INSTRUCTIONS FOR THE TASK:
Retype the data word for word, beginning at its first line and stopping after the line that contains "Do 113971 and".

MATERIAL FOR THIS EXERCISE:
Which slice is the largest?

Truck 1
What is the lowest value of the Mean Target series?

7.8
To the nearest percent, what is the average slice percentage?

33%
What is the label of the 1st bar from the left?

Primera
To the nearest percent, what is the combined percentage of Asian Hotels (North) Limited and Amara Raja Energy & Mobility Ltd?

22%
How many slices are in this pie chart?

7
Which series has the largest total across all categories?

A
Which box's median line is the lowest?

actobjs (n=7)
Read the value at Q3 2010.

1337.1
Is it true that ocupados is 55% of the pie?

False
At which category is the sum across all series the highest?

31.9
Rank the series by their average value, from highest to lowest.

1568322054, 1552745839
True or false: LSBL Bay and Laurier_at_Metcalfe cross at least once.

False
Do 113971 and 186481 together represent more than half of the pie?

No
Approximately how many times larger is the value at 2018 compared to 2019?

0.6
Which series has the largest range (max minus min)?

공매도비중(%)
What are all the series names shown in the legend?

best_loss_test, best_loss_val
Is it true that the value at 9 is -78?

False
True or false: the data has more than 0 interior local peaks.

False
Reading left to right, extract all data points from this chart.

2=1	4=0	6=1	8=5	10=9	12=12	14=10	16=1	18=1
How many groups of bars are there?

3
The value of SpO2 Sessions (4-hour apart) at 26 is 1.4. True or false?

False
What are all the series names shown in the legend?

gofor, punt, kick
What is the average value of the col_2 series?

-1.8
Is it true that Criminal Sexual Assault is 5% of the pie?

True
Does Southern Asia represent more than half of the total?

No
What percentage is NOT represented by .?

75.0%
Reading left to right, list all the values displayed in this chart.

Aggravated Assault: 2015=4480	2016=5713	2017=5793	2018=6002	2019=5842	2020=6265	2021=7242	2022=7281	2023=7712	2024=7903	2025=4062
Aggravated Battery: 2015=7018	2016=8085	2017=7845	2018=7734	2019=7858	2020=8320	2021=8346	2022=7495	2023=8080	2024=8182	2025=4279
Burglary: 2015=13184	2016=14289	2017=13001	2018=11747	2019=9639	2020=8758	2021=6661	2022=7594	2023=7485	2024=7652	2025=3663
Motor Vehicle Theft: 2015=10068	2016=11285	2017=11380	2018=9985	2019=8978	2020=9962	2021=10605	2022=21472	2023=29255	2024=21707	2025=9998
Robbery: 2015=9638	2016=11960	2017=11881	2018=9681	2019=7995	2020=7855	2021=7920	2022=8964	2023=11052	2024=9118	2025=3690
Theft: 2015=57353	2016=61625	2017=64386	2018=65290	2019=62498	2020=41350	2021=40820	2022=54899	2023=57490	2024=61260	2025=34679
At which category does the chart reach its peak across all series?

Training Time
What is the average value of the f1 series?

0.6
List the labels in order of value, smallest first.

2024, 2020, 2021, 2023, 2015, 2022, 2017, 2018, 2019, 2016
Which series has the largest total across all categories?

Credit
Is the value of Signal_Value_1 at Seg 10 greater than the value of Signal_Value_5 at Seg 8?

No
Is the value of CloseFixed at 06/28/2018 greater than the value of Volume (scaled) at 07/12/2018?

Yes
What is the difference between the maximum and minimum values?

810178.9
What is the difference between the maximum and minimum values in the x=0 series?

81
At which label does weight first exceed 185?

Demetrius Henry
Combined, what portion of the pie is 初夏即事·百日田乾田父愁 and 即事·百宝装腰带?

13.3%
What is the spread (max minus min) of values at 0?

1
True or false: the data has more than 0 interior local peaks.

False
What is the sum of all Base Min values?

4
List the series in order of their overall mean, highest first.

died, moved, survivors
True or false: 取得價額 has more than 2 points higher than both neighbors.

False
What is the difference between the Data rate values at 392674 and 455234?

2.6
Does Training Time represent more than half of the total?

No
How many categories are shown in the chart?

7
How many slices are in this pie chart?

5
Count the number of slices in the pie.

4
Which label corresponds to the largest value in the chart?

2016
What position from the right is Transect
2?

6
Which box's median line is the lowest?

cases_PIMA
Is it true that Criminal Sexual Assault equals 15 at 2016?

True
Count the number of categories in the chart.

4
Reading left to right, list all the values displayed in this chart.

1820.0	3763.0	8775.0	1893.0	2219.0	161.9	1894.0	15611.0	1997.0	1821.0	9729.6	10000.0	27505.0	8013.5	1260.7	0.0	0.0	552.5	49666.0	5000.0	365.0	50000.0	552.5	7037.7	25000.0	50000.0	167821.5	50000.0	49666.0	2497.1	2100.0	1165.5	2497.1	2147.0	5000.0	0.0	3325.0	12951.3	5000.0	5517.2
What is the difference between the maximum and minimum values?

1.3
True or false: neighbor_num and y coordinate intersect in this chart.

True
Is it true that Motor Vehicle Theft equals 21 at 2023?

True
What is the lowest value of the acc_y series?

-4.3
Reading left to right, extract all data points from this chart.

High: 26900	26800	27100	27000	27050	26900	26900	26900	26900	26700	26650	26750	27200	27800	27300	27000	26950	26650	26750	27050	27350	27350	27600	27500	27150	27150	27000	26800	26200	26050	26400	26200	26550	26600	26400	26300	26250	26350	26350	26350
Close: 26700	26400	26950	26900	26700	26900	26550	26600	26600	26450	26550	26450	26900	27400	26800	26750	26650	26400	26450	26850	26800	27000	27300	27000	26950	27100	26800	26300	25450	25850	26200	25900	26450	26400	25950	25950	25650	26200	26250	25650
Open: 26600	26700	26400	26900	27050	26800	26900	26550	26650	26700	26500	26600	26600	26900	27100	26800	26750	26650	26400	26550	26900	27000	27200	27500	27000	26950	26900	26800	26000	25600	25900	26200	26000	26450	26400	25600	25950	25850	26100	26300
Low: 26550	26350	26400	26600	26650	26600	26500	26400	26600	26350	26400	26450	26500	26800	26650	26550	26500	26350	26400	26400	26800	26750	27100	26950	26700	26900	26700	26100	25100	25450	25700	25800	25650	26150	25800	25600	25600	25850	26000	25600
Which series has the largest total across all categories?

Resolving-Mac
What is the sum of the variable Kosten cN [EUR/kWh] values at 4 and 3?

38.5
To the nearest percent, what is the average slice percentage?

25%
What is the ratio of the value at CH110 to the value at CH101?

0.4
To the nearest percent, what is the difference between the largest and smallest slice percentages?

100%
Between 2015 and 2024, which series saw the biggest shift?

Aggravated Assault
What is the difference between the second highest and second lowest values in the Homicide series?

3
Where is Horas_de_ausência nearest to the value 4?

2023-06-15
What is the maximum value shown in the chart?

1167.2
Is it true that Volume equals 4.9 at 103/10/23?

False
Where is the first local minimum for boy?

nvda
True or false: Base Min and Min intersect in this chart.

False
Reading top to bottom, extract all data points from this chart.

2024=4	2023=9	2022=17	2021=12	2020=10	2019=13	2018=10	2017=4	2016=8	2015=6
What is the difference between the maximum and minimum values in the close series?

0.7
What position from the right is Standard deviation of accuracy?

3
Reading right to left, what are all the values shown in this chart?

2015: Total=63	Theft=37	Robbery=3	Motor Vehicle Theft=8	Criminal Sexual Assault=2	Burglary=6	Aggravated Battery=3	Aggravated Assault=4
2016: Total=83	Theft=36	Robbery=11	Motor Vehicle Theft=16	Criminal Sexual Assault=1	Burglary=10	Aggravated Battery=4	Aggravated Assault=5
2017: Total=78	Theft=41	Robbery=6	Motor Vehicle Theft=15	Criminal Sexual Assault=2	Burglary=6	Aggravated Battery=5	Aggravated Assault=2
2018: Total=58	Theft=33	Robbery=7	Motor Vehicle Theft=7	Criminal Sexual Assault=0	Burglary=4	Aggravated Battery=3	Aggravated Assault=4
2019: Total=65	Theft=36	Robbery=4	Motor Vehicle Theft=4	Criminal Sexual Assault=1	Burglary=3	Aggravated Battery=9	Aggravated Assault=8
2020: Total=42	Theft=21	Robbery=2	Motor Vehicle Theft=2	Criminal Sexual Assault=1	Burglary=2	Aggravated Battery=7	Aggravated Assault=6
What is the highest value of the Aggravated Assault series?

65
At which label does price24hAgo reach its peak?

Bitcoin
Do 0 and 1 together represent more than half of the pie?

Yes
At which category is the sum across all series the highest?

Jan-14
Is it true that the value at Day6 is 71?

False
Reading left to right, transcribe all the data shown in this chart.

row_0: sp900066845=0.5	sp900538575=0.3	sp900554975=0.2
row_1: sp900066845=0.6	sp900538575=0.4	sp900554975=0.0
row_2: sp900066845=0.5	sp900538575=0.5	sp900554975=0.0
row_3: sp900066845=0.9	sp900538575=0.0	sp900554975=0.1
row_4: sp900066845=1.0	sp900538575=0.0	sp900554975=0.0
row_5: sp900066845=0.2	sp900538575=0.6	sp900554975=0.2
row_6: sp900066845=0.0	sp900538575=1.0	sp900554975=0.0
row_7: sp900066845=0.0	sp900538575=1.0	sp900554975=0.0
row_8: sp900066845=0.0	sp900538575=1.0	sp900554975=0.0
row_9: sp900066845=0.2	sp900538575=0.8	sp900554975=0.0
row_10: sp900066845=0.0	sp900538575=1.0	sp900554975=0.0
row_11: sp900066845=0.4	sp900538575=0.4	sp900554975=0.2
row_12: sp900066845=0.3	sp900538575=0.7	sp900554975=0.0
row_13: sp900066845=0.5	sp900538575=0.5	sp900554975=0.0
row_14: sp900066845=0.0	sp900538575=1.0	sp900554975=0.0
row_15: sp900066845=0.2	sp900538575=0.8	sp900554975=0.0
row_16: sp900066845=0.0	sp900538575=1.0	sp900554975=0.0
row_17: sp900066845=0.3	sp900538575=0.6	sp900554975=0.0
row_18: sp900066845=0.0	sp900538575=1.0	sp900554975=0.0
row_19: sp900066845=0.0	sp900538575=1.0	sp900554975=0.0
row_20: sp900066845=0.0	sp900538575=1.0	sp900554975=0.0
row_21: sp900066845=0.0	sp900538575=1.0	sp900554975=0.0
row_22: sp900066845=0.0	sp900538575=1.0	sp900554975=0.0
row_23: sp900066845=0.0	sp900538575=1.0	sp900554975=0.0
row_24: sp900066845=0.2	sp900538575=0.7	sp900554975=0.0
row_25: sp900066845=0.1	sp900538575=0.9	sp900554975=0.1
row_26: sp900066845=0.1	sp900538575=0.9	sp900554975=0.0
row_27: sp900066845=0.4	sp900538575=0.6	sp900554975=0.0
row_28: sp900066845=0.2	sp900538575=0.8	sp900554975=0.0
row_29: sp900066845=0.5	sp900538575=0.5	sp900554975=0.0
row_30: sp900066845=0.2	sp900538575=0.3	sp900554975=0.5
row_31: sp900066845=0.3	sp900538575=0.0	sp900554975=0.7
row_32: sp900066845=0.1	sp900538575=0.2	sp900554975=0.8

ANSWER TO THIS PROBLEM:
Which slice is the largest?

Truck 1
What is the lowest value of the Mean Target series?

7.8
To the nearest percent, what is the average slice percentage?

33%
What is the label of the 1st bar from the left?

Primera
To the nearest percent, what is the combined percentage of Asian Hotels (North) Limited and Amara Raja Energy & Mobility Ltd?

22%
How many slices are in this pie chart?

7
Which series has the largest total across all categories?

A
Which box's median line is the lowest?

actobjs (n=7)
Read the value at Q3 2010.

1337.1
Is it true that ocupados is 55% of the pie?

False
At which category is the sum across all series the highest?

31.9
Rank the series by their average value, from highest to lowest.

1568322054, 1552745839
True or false: LSBL Bay and Laurier_at_Metcalfe cross at least once.

False
Do 113971 and 186481 together represent more than half of the pie?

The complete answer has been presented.